» **What the exercise asks**
Copy each of the entries below with "folder" changed to "directory" wherever it occurs, keeping everything else the same.

» **Record excerpts**
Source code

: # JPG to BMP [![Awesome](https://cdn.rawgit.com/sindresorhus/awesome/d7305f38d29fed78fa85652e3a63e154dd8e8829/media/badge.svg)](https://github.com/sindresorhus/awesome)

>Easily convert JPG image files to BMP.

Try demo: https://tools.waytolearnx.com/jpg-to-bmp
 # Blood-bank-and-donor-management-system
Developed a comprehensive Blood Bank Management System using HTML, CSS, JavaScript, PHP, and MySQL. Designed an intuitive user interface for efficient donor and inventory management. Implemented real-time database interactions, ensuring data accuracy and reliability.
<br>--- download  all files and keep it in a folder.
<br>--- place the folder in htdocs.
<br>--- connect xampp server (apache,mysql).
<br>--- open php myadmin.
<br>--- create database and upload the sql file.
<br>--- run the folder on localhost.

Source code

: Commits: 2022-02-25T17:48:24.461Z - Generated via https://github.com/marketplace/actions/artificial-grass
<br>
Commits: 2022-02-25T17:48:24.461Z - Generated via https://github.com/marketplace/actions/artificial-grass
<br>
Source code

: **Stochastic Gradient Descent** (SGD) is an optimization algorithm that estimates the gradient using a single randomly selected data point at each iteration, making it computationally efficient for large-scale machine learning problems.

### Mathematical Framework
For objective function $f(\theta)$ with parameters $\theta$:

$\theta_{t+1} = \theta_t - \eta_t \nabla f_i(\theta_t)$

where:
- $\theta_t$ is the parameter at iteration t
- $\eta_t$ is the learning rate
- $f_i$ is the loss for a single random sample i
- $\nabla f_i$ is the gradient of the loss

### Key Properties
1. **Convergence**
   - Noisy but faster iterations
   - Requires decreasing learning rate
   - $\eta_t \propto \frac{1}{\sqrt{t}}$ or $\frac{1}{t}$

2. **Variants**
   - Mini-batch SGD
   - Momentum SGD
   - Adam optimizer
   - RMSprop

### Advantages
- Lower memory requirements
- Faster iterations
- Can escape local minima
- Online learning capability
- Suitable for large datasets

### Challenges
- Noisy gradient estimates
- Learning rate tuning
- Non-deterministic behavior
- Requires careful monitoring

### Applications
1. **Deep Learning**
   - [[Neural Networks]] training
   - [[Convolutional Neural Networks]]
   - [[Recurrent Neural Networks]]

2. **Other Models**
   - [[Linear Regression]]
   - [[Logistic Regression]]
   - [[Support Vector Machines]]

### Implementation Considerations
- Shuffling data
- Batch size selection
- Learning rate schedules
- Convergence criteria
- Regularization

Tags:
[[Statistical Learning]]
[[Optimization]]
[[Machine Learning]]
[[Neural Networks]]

» **Task result**
Source code

: # JPG to BMP [![Awesome](https://cdn.rawgit.com/sindresorhus/awesome/d7305f38d29fed78fa85652e3a63e154dd8e8829/media/badge.svg)](https://github.com/sindresorhus/awesome)

>Easily convert JPG image files to BMP.

Try demo: https://tools.waytolearnx.com/jpg-to-bmp
 # Blood-bank-and-donor-management-system
Developed a comprehensive Blood Bank Management System using HTML, CSS, JavaScript, PHP, and MySQL. Designed an intuitive user interface for efficient donor and inventory management. Implemented real-time database interactions, ensuring data accuracy and reliability.
<br>--- download  all files and keep it in a directory.
<br>--- place the directory in htdocs.
<br>--- connect xampp server (apache,mysql).
<br>--- open php myadmin.
<br>--- create database and upload the sql file.
<br>--- run the directory on localhost.

Source code

: Commits: 2022-02-25T17:48:24.461Z - Generated via https://github.com/marketplace/actions/artificial-grass
<br>
Commits: 2022-02-25T17:48:24.461Z - Generated via https://github.com/marketplace/actions/artificial-grass
<br>
Source code

: **Stochastic Gradient Descent** (SGD) is an optimization algorithm that estimates the gradient using a single randomly selected data point at each iteration, making it computationally efficient for large-scale machine learning problems.

### Mathematical Framework
For objective function $f(\theta)$ with parameters $\theta$:

$\theta_{t+1} = \theta_t - \eta_t \nabla f_i(\theta_t)$

where:
- $\theta_t$ is the parameter at iteration t
- $\eta_t$ is the learning rate
- $f_i$ is the loss for a single random sample i
- $\nabla f_i$ is the gradient of the loss

### Key Properties
1. **Convergence**
   - Noisy but faster iterations
   - Requires decreasing learning rate
   - $\eta_t \propto \frac{1}{\sqrt{t}}$ or $\frac{1}{t}$

2. **Variants**
   - Mini-batch SGD
   - Momentum SGD
   - Adam optimizer
   - RMSprop

### Advantages
- Lower memory requirements
- Faster iterations
- Can escape local minima
- Online learning capability
- Suitable for large datasets

### Challenges
- Noisy gradient estimates
- Learning rate tuning
- Non-deterministic behavior
- Requires careful monitoring

### Applications
1. **Deep Learning**
   - [[Neural Networks]] training
   - [[Convolutional Neural Networks]]
   - [[Recurrent Neural Networks]]

2. **Other Models**
   - [[Linear Regression]]
   - [[Logistic Regression]]
   - [[Support Vector Machines]]

### Implementation Considerations
- Shuffling data
- Batch size selection
- Learning rate schedules
- Convergence criteria
- Regularization

Tags:
[[Statistical Learning]]
[[Optimization]]
[[Machine Learning]]
[[Neural Networks]]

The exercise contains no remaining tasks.